ACTION ITEM: The reply should consist of the full listing, repeated word for word.

DATA RECORDS:

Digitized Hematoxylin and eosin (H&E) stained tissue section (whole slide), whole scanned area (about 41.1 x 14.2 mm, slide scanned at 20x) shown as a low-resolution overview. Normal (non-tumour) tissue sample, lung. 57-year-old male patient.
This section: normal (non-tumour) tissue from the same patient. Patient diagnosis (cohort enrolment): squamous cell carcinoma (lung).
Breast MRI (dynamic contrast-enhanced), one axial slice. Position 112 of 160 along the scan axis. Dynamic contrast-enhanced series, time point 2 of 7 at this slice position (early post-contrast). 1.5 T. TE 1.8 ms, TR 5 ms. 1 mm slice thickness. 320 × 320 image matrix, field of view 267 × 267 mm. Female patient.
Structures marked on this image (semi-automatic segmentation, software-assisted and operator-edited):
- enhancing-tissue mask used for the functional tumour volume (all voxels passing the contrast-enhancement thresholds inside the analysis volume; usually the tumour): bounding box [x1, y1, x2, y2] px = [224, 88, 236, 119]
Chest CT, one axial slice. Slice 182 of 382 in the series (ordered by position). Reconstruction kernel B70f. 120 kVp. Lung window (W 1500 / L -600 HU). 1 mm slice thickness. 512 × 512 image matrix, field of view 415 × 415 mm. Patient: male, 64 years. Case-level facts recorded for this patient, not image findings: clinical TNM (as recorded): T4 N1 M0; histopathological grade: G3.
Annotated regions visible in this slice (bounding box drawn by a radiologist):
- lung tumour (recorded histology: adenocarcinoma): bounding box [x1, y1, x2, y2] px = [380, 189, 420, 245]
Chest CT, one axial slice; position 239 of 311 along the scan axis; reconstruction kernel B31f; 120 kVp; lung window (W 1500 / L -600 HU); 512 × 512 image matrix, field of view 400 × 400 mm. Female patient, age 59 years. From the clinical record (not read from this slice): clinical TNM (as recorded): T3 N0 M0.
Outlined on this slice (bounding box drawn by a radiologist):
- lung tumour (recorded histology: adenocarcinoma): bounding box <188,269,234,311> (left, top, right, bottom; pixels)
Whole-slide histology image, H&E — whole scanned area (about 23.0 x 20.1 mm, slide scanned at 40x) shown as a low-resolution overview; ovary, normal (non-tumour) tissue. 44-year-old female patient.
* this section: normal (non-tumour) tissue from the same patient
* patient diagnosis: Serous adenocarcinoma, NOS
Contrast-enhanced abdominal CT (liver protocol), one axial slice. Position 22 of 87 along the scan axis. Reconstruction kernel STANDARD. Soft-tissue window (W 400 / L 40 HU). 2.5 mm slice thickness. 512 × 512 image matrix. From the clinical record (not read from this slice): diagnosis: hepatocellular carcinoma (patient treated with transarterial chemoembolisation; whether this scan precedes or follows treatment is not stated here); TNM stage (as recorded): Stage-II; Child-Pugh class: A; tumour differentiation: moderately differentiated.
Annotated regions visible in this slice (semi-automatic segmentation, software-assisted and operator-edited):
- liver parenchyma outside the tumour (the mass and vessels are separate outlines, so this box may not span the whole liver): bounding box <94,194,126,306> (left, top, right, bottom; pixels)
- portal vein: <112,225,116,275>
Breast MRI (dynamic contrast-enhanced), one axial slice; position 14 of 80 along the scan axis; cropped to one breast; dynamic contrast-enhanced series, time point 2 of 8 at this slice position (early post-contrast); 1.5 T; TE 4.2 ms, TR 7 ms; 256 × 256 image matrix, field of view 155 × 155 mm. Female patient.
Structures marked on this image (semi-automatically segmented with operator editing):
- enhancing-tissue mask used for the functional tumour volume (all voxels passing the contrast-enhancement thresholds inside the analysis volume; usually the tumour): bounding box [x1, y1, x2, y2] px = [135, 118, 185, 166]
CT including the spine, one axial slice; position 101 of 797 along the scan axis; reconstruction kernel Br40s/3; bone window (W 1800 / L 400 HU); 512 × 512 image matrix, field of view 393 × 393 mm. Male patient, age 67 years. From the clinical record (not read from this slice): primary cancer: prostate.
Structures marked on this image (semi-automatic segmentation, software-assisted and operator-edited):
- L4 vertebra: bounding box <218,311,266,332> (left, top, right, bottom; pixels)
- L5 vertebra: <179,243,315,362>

RESPONSE BELOW:
Digitized Hematoxylin and eosin (H&E) stained tissue section (whole slide), whole scanned area (about 41.1 x 14.2 mm, slide scanned at 20x) shown as a low-resolution overview. Normal (non-tumour) tissue sample, lung. 57-year-old male patient.
This section: normal (non-tumour) tissue from the same patient. Patient diagnosis (cohort enrolment): squamous cell carcinoma (lung).
Breast MRI (dynamic contrast-enhanced), one axial slice. Position 112 of 160 along the scan axis. Dynamic contrast-enhanced series, time point 2 of 7 at this slice position (early post-contrast). 1.5 T. TE 1.8 ms, TR 5 ms. 1 mm slice thickness. 320 × 320 image matrix, field of view 267 × 267 mm. Female patient.
Structures marked on this image (semi-automatic segmentation, software-assisted and operator-edited):
- enhancing-tissue mask used for the functional tumour volume (all voxels passing the contrast-enhancement thresholds inside the analysis volume; usually the tumour): bounding box [x1, y1, x2, y2] px = [224, 88, 236, 119]
Chest CT, one axial slice. Slice 182 of 382 in the series (ordered by position). Reconstruction kernel B70f. 120 kVp. Lung window (W 1500 / L -600 HU). 1 mm slice thickness. 512 × 512 image matrix, field of view 415 × 415 mm. Patient: male, 64 years. Case-level facts recorded for this patient, not image findings: clinical TNM (as recorded): T4 N1 M0; histopathological grade: G3.
Annotated regions visible in this slice (bounding box drawn by a radiologist):
- lung tumour (recorded histology: adenocarcinoma): bounding box [x1, y1, x2, y2] px = [380, 189, 420, 245]
Chest CT, one axial slice; position 239 of 311 along the scan axis; reconstruction kernel B31f; 120 kVp; lung window (W 1500 / L -600 HU); 512 × 512 image matrix, field of view 400 × 400 mm. Female patient, age 59 years. From the clinical record (not read from this slice): clinical TNM (as recorded): T3 N0 M0.
Outlined on this slice (bounding box drawn by a radiologist):
- lung tumour (recorded histology: adenocarcinoma): bounding box <188,269,234,311> (left, top, right, bottom; pixels)
Whole-slide histology image, H&E — whole scanned area (about 23.0 x 20.1 mm, slide scanned at 40x) shown as a low-resolution overview; ovary, normal (non-tumour) tissue. 44-year-old female patient.
* this section: normal (non-tumour) tissue from the same patient
* patient diagnosis: Serous adenocarcinoma, NOS
Contrast-enhanced abdominal CT (liver protocol), one axial slice. Position 22 of 87 along the scan axis. Reconstruction kernel STANDARD. Soft-tissue window (W 400 / L 40 HU). 2.5 mm slice thickness. 512 × 512 image matrix. From the clinical record (not read from this slice): diagnosis: hepatocellular carcinoma (patient treated with transarterial chemoembolisation; whether this scan precedes or follows treatment is not stated here); TNM stage (as recorded): Stage-II; Child-Pugh class: A; tumour differentiation: moderately differentiated.
Annotated regions visible in this slice (semi-automatic segmentation, software-assisted and operator-edited):
- liver parenchyma outside the tumour (the mass and vessels are separate outlines, so this box may not span the whole liver): bounding box <94,194,126,306> (left, top, right, bottom; pixels)
- portal vein: <112,225,116,275>
Breast MRI (dynamic contrast-enhanced), one axial slice; position 14 of 80 along the scan axis; cropped to one breast; dynamic contrast-enhanced series, time point 2 of 8 at this slice position (early post-contrast); 1.5 T; TE 4.2 ms, TR 7 ms; 256 × 256 image matrix, field of view 155 × 155 mm. Female patient.
Structures marked on this image (semi-automatically segmented with operator editing):
- enhancing-tissue mask used for the functional tumour volume (all voxels passing the contrast-enhancement thresholds inside the analysis volume; usually the tumour): bounding box [x1, y1, x2, y2] px = [135, 118, 185, 166]
CT including the spine, one axial slice; position 101 of 797 along the scan axis; reconstruction kernel Br40s/3; bone window (W 1800 / L 400 HU); 512 × 512 image matrix, field of view 393 × 393 mm. Male patient, age 67 years. From the clinical record (not read from this slice): primary cancer: prostate.
Structures marked on this image (semi-automatic segmentation, software-assisted and operator-edited):
- L4 vertebra: bounding box <218,311,266,332> (left, top, right, bottom; pixels)
- L5 vertebra: <179,243,315,362>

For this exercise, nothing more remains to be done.